──────── VORLIEGENDER TEXT ────────

Gemeinschaft, Eins-Werden mit Christus und mit dem dreieinigen Gott, das ist die Gabe des Heiligen Abendmahls. In den beiden Versen aus dem 1. Korintherbrief rückt nun eine Auswirkung davon besonders ins Blickfeld: Wir Jünger Jesu, die wir alle mit Christus zusammengewachsen sind und dies im Abendmahl erfahren, sind dadurch auch untereinander eins. Es steht da: „Denn ein Brot ist's: So sind wir viele ein Leib, weil wir alle an einem Brot teilhaben.“ Der Leib Christi im Altarsakrament wird nun zugleich zum Bild für Kirche und Gemeinde: ein Leib mit vielen Gliedern. Auch das Brotbrechen macht dies ganz deutlich, dass wir gemeinsam Anteil haben an unserm Herrn – das Brotbrechen, das bei uns ja nur noch in einer kleinen Geste während der Einsetzungsworte zum Ausdruck kommt.
Wir wollen hierbei aber ganz klar beachten: Es ist eine Gemeinschaft, die Gott selbst allen schenkt, die das Altarsakrament im Glauben empfangen. Wir sind es nicht, die diese Gemeinschaft selbst machen müssten. Es kommt in Grunde überhaupt nicht darauf an, wie gut wir uns als Gemeinde kennen, ob wir nach dem Gottesdienst noch miteinander reden, wie sympathisch wir uns sind oder ob wir sonst irgendwelche Anstrengungen unternehmen, menschliche Gemeinschaft miteinander zu haben. Versteht mich nicht falsch: Diese menschliche Gemeinschaft ist eine feine Sache; wohl der christlichen Gemeinde, in der die Einheit in Christus auch äußerlich spürbar wird. Aber die Gemeinschaft, die Gott in Christus schafft, ist unendlich tiefer. Verwandtschaft, Freundschaft oder Sympathie fallen weit dahinter zurück. Darum nennen wir Christen uns auch nicht Freunde, sondern wir nennen uns Brüder und Schwestern. Weil wir gemeinsam Anteil an Christus und dem dreieinigen Gott haben, sind wir geistlich miteinander verwandt – Kinder Gottes, eine große Familie!

──────── BEREITGESTELLTE DATEN ────────

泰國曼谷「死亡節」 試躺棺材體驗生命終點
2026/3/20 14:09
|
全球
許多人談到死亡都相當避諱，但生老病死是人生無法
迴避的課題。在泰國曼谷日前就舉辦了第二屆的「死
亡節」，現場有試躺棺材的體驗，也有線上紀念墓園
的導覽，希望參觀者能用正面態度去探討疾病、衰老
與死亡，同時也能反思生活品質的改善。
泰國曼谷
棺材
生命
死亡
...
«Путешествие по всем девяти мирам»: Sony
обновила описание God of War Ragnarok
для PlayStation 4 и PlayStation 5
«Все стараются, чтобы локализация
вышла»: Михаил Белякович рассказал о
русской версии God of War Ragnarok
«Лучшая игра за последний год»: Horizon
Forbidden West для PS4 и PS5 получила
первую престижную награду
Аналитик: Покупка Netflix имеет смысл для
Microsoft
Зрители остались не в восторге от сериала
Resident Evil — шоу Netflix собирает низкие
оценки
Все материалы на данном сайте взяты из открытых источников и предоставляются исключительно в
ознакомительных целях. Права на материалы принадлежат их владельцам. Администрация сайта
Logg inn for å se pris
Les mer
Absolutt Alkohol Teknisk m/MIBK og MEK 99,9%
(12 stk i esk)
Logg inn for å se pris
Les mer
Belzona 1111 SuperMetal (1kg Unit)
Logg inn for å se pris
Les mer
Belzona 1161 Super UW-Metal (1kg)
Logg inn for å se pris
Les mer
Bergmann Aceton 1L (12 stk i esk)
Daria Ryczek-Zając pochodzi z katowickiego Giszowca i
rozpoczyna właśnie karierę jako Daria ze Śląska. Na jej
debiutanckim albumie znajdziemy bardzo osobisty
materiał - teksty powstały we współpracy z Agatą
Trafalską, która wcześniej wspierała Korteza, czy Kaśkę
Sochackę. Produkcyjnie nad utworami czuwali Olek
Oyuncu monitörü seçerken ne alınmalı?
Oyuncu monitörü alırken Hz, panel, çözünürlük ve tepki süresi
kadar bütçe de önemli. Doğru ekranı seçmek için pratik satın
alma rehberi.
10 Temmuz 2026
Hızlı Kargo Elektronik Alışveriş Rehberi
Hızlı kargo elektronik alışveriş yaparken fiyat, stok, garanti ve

────────

● **AUFGABENSTELLUNG**:
1. Prüfen Sie, ob die folgenden Aussagen mit dem Text über das Abendmahl übereinstimmen. Beantworten Sie jede mit Ja oder Nein und belegen Sie dies mit den entscheidenden Worten des Textes im genauen Wortlaut.
(a) Die Gemeinschaft entsteht durch die Anstrengungen der Gemeinde selbst.
(b) Christen nennen sich nicht Freunde, sondern Brüder und Schwestern.
(c) Das Brotbrechen kommt nur noch in einer kleinen Geste während der Einsetzungsworte zum Ausdruck.
2. Geben Sie den Abschnitt des Textes über das Abendmahl von „Gemeinschaft, Eins-Werden mit“ bis „zum Ausdruck kommt.“ wortgetreu wieder.

● **LÖSUNGEN**:
1.
(a) Nein: „Wir sind es nicht, die diese Gemeinschaft selbst machen müssten.“
(b) Ja: „Darum nennen wir Christen uns auch nicht Freunde, sondern wir nennen uns Brüder und Schwestern.“
(c) Ja: „das Brotbrechen, das bei uns ja nur noch in einer kleinen Geste während der Einsetzungsworte zum Ausdruck kommt“

2.
Gemeinschaft, Eins-Werden mit Christus und mit dem dreieinigen Gott, das ist die Gabe des Heiligen Abendmahls. In den beiden Versen aus dem 1. Korintherbrief rückt nun eine Auswirkung davon besonders ins Blickfeld: Wir Jünger Jesu, die wir alle mit Christus zusammengewachsen sind und dies im Abendmahl erfahren, sind dadurch auch untereinander eins. Es steht da: „Denn ein Brot ist's: So sind wir viele ein Leib, weil wir alle an einem Brot teilhaben.“ Der Leib Christi im Altarsakrament wird nun zugleich zum Bild für Kirche und Gemeinde: ein Leib mit vielen Gliedern. Auch das Brotbrechen macht dies ganz deutlich, dass wir gemeinsam Anteil haben an unserm Herrn – das Brotbrechen, das bei uns ja nur noch in einer kleinen Geste während der Einsetzungsworte zum Ausdruck kommt.